Reevaluating the Provider-Vendor Relationship in Georgia

June 5, 2015
Georgia Regents Medical Center took an unusual step in trying to adapt with the constant shifts in the healthcare system. They entered a 15-year, $300 million shared-risk agreement with a vendor.

For large health systems, hospitals, and medical centers, adaption is key in a constantly changing environment.

Technologies can go in and out of style by the time the organization finishes with a major implementation. Federal and state government regulations are shifting so much that it's hard to keep up with what is required on a month-to-month basis.

Augusta-based Georgia Regents Medical Center (GRMC), an academic medical center with an adult and children's hospital, was dealing with that issue. Like many other organizations, GRMC was trying to determine how often to upgrade capital equipment and maximize their return-on-investment (ROI) in this changing environment.

Rather than go through proposal after proposal, upgrade after upgrade, and implementation after implementation, GRMC approached the problem in a novel way. The organization reached out to Philips, an Andover, Mass.-based large health IT hardware and software vendor, to form a shared-risk collaboration where the vendor would not only update software and hardware systems over a prolonged period of time, but would be integrated into the health system's day-to-day approach.

"The model we built is we have a Philips team and Philips resources that are a part of our organization. Instead of someone I'm employing to manage equipment uptime, [a team from Philips] is physically in my department, attending meetings, working with me and built into my organizational infrastructure," says James Rawson, M.D., GRMC's Chief of Radiology. "They're not out of site, out of mind. They're participating on a daily basis."

A 15-Year Plan

The deal spans 15 years and is worth approximately $300 million. The collaboration doesn't anticipate every change in healthcare over that time period, says Dr. Rawson. It's a rough draft that is constantly being reevaluated and updated with any of those major shifts in the healthcare landscape. Both organizations focus on patient outcomes metrics for its goals, rather than transactions.

"In a traditional vendor-provider relationship, the vendor sells and maintains equipment. What we've done is institute goals that are not transactional," says Rawson. "For instance, we've increased the volume in our radiology department this year without adding incremental pieces of equipment. Our [radiology] volume was up more than 30 percent. In the traditional vendor relationship, they'd sell more equipment. In this case, we changed the workflow to accommodate the growth. The cost of providing the care is lower because we didn't have to buy an MRI."
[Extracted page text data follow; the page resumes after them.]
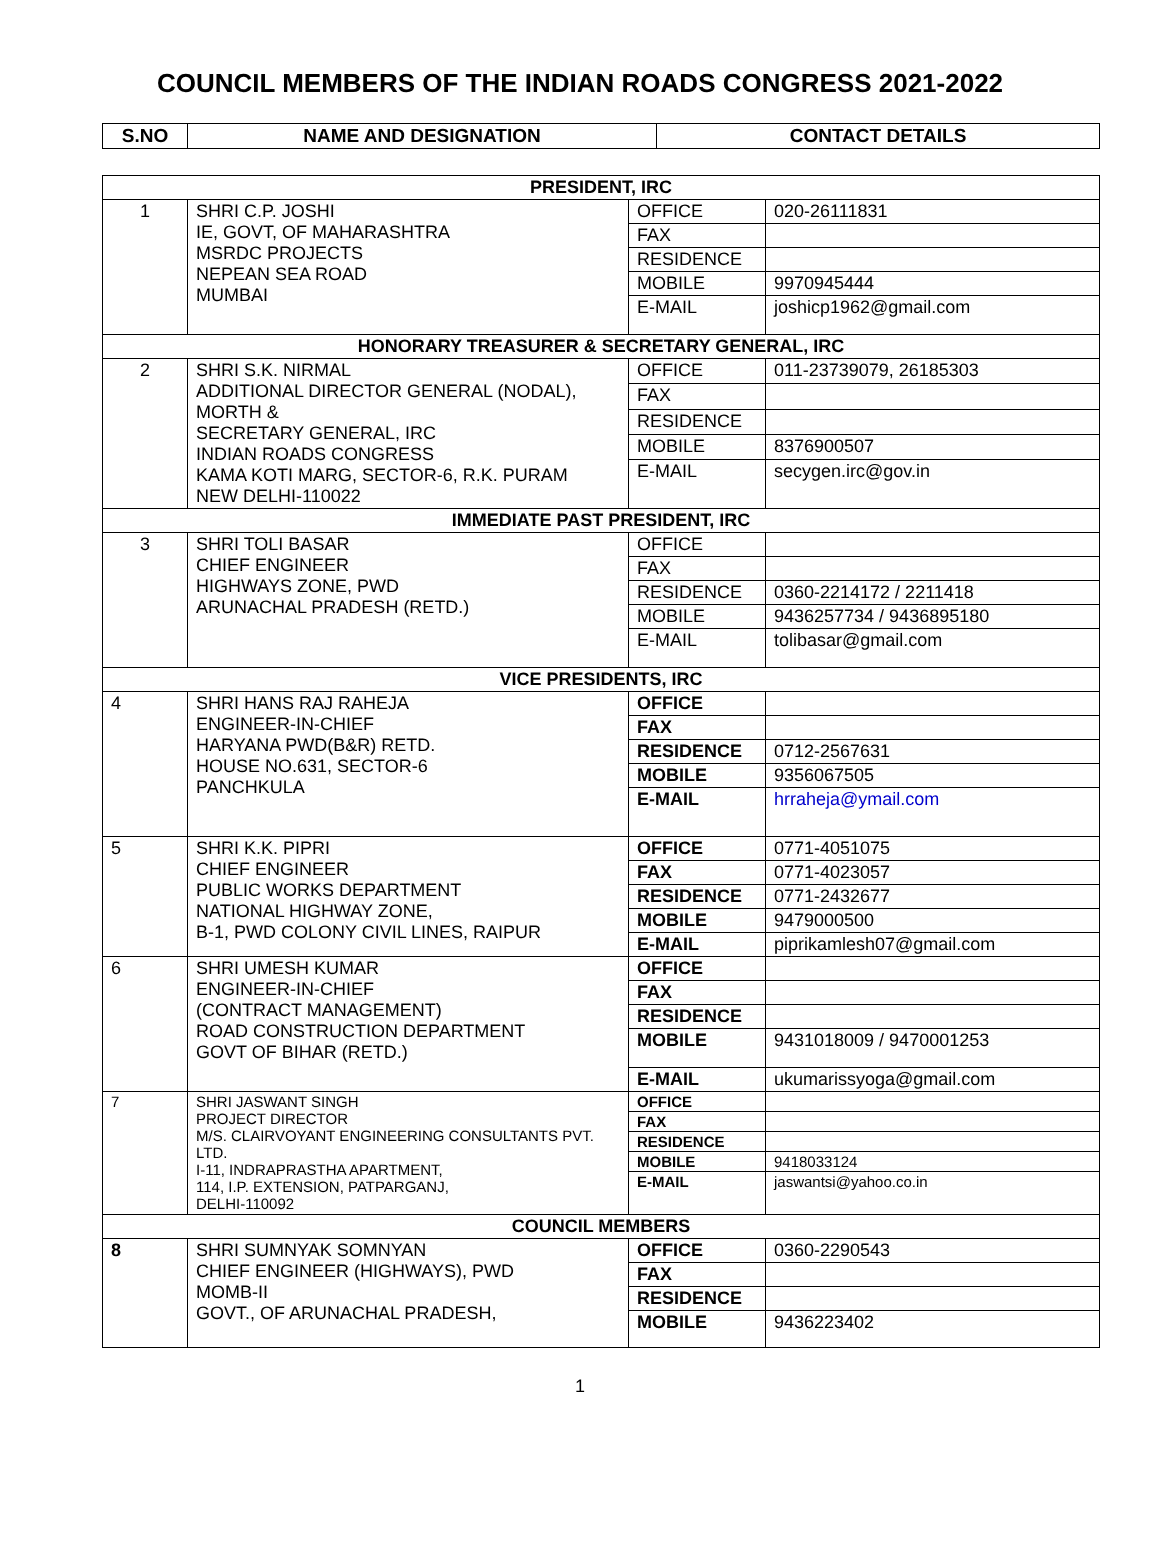COUNCIL MEMBERS OF THE INDIAN ROADS CONGRESS 2021-2022
| S.NO | NAME AND DESIGNATION | CONTACT DETAILS |
| --- | --- | --- |
| PRESIDENT, IRC | | | |
| 1 | SHRI C.P. JOSHI IE, GOVT, OF MAHARASHTRA MSRDC PROJECTS NEPEAN SEA ROAD MUMBAI | OFFICE | 020-26111831 |
| | | FAX | |
| | | RESIDENCE | |
| | | MOBILE | 9970945444 |
| | | E-MAIL | joshicp1962@gmail.com |
| HONORARY TREASURER & SECRETARY GENERAL, IRC | | | |
| 2 | SHRI S.K. NIRMAL ADDITIONAL DIRECTOR GENERAL (NODAL), MORTH & SECRETARY GENERAL, IRC INDIAN ROADS CONGRESS KAMA KOTI MARG, SECTOR-6, R.K. PURAM NEW DELHI-110022 | OFFICE | 011-23739079, 26185303 |
| | | FAX | |
| | | RESIDENCE | |
| | | MOBILE | 8376900507 |
| | | E-MAIL | secygen.irc@gov.in |
| IMMEDIATE PAST PRESIDENT, IRC | | | |
| 3 | SHRI TOLI BASAR CHIEF ENGINEER HIGHWAYS ZONE, PWD ARUNACHAL PRADESH (RETD.) | OFFICE | |
| | | FAX | |
| | | RESIDENCE | 0360-2214172 / 2211418 |
| | | MOBILE | 9436257734 / 9436895180 |
| | | E-MAIL | tolibasar@gmail.com |
| VICE PRESIDENTS, IRC | | | |
| 4 | SHRI HANS RAJ RAHEJA ENGINEER-IN-CHIEF HARYANA PWD(B&R) RETD. HOUSE NO.631, SECTOR-6 PANCHKULA | OFFICE | |
| | | FAX | |
| | | RESIDENCE | 0712-2567631 |
| | | MOBILE | 9356067505 |
| | | E-MAIL | hrraheja@ymail.com |
| 5 | SHRI K.K. PIPRI CHIEF ENGINEER PUBLIC WORKS DEPARTMENT NATIONAL HIGHWAY ZONE, B-1, PWD COLONY CIVIL LINES, RAIPUR | OFFICE | 0771-4051075 |
| | | FAX | 0771-4023057 |
| | | RESIDENCE | 0771-2432677 |
| | | MOBILE | 9479000500 |
| | | E-MAIL | piprikamlesh07@gmail.com |
| 6 | SHRI UMESH KUMAR ENGINEER-IN-CHIEF (CONTRACT MANAGEMENT) ROAD CONSTRUCTION DEPARTMENT GOVT OF BIHAR (RETD.) | OFFICE | |
| | | FAX | |
| | | RESIDENCE | |
| | | MOBILE | 9431018009 / 9470001253 |
| | | E-MAIL | ukumarissyoga@gmail.com |
| 7 | SHRI JASWANT SINGH PROJECT DIRECTOR M/S. CLAIRVOYANT ENGINEERING CONSULTANTS PVT. LTD. I-11, INDRAPRASTHA APARTMENT, 114, I.P. EXTENSION, PATPARGANJ, DELHI-110092 | OFFICE | |
| | | FAX | |
| | | RESIDENCE | |
| | | MOBILE | 9418033124 |
| | | E-MAIL | jaswantsi@yahoo.co.in |
| COUNCIL MEMBERS | | | |
| 8 | SHRI SUMNYAK SOMNYAN CHIEF ENGINEER (HIGHWAYS), PWD MOMB-II GOVT., OF ARUNACHAL PRADESH, | OFFICE | 0360-2290543 |
| | | FAX | |
| | | RESIDENCE | |
| | | MOBILE | 9436223402 |
1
In fact, Rawson says that the deal didn't specifically include requirements for the sale of capital equipment. Despite that notion, upgrades have already occurred. GRMC has replaced and upgraded 525 patient monitoring devices and 800 imaging and care devices since the deal was put in place in 2013. It also put in a new picture archiving and communications system (PACS), which he says exemplified the uniqueness of this collaboration.
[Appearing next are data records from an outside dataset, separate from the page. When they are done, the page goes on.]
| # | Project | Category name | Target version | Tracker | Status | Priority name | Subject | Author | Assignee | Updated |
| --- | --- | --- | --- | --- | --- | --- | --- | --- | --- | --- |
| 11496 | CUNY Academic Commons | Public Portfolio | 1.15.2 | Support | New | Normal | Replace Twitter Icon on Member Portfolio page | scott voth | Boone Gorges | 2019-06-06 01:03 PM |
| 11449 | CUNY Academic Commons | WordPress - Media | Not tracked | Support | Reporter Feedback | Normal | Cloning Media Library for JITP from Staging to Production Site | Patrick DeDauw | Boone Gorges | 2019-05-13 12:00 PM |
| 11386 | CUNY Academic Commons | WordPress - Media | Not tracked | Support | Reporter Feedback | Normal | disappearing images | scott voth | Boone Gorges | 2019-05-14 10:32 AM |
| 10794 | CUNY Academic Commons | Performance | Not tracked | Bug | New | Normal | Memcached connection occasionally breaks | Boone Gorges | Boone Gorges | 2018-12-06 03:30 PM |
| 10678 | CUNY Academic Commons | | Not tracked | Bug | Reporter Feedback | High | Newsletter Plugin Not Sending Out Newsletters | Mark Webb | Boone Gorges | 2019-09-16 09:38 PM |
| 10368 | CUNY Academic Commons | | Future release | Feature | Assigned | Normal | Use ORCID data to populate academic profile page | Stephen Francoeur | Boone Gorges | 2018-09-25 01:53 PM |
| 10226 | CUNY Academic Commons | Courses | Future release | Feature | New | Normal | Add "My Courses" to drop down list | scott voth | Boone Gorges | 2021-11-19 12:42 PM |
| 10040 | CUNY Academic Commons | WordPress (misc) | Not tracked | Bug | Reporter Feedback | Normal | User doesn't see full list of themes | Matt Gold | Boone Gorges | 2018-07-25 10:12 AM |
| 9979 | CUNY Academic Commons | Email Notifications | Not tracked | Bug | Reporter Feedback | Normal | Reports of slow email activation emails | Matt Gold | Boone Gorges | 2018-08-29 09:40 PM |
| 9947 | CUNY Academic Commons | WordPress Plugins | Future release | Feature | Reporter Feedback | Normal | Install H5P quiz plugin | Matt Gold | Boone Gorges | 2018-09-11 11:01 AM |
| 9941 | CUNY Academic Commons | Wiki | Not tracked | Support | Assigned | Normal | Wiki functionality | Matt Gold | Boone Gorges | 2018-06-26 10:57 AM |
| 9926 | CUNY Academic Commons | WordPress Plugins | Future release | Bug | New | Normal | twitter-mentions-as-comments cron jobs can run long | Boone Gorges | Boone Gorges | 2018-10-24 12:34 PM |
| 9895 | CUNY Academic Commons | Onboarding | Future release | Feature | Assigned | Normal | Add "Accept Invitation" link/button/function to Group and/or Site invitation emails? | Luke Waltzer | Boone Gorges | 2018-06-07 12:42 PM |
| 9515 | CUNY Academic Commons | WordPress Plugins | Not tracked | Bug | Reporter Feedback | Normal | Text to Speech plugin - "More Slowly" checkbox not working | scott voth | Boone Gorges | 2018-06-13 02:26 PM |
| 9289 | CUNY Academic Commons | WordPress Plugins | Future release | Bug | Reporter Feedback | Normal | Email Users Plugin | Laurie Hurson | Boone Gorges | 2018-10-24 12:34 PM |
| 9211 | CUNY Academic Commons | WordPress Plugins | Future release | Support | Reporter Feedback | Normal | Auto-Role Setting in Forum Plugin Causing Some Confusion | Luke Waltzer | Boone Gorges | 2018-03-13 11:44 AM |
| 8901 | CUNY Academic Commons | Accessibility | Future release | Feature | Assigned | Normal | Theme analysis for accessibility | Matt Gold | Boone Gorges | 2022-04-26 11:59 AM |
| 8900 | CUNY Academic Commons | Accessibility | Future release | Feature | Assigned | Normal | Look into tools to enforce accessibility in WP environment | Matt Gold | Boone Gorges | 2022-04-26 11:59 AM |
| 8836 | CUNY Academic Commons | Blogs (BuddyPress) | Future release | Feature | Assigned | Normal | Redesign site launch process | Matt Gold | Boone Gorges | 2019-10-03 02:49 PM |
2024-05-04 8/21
"We looked at this as not a radiology project but as an enterprise project. Our PACS system, when I log in and look images, I not only see images performed in radiology but see cardiac, echo, OB ultrasounds that are performed in other departments. When referring physicians log in, they can go directly into the PACS to view images, or we created an image-enabled EHR. When they're working in Cerner's PowerChart, they can see the images with one click," Rawson says. "That's allowed for better clinical decision making."

Because it's a long-term deal, Rawson says the upgrades are flexible in nature. GRMC can plan across multiple fiscal years when looking at an upgrade, allowing them to be more proactive and not reactive.

Furthermore, in this dual-risk agreement, not only are capital equipment upgrades not a requirement, but technology improvements are not required to be from Philips. Thus, the vendor has to maintain high-level equipment. The company is also judged on performance metrics by its own equipment as well as enterprise metrics on how the hospital and key clinical leaders are doing.

An Ongoing Journey

Moving ahead, GRMC plans to continually reassess capital equipment decisions and its maintenance model through this alliance. He doesn't see these decisions in the matter of "discrete projects," but rather an ongoing journey. "All of those pieces are interdependent," says Rawson. "The collaboration is a project in of itself. It has sub components but I don't think of it that way."

In other words, the collaboration touches all areas of improvement throughout GRMC. For example, with the renovation of the children hospital's radiology department, they've instituted wholesale changes in equipment, room presentation, and operational processes. "You could consider that a project but that's just the way we're doing business," Rawson says.